Fletcher was initially set as the director for Renfield, which will center on R. M. Renfield, a character introduced in Bram Stoker’s original novel Dracula as a patient at a lunatic asylum with a connection to the bloodsucking count. But it appears that Fletcher has departed the project (focusing instead on Paramount’s The Saint reboot). McKay’s star is rising since co-directing The Lego Movie and making his solo directorial debut with The Lego Batman Movie, which was met with commercial and critical acclaim. McKay makes his live-action directorial debut with the upcoming The Tomorrow War, a sci-fi action movie starring Chris Pratt which will receive a July premiere on Amazon Prime Video due to the coronavirus (COVID-19) pandemic.

Deadline also reports that McKay won out over a number of directors due to his “ultimate pitch as his ability to balance those [humor and action] in his past projects.” This was a mix that the studio is reportedly looking for, setting it apart from Universal’s other high-profile monster movies like Wolfman starring Ryan Gosling and a James Wan-produced Van Helsing movie.

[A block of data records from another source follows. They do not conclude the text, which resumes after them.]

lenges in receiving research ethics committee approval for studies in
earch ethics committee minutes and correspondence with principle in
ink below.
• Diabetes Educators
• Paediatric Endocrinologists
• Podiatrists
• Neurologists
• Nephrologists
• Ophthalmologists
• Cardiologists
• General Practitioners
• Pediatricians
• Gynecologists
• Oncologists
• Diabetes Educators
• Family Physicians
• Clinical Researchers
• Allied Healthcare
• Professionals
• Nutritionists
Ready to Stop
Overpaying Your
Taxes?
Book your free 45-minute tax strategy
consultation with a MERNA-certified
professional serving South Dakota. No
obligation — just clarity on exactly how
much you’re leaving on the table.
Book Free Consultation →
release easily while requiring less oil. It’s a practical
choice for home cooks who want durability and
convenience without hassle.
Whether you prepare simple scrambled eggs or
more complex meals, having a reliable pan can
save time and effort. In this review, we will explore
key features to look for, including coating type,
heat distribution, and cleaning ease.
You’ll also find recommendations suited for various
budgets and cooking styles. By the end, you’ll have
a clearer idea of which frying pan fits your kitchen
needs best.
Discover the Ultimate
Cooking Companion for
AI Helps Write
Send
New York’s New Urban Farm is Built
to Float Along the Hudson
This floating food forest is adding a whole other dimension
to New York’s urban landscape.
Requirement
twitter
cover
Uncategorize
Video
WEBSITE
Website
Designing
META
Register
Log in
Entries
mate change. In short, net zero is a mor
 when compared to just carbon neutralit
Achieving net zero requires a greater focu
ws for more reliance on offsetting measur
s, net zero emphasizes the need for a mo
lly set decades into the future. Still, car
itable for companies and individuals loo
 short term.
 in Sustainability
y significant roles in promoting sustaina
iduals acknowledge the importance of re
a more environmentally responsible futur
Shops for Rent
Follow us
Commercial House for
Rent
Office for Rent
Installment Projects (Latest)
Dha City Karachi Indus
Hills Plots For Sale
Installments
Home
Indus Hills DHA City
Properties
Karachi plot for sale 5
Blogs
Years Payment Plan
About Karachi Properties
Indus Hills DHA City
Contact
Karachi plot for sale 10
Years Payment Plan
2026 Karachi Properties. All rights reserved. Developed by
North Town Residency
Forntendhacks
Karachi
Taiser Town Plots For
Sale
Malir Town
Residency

McKay is joining Skybound Entertainment’s film team, which includes Kirkman, David Alpert, Bryan Furst, and Sean Furst, as producer on the project. McKay’ producing partner Samantha Nisenboim will also be joining the project as executive producer.

Other than that, details remain scarce on Renfield. Here’s what Universal had to say of the project when it was first announced in 2019:

Similar to what’s being done with Blumhouse and Leigh Whannell’s upcoming Invisible Man film inspired by Universal’s classic Monster character, instead of pushing forward with the initial notion of an interconnected universe, the studio halted and reassessed and were reminded that what has led to these characters’ endurance over generations is passion and relevance. Universal remains committed to creating compelling filmmaker-driven projects based on characters from the studios vast monsters legacy.

Instead of prescribing a mandated updating of these monster stories and making them all part of a larger scheme, the studio loosened these restrictions and open-sourced to filmmakers who were inspired to create their own unique stories.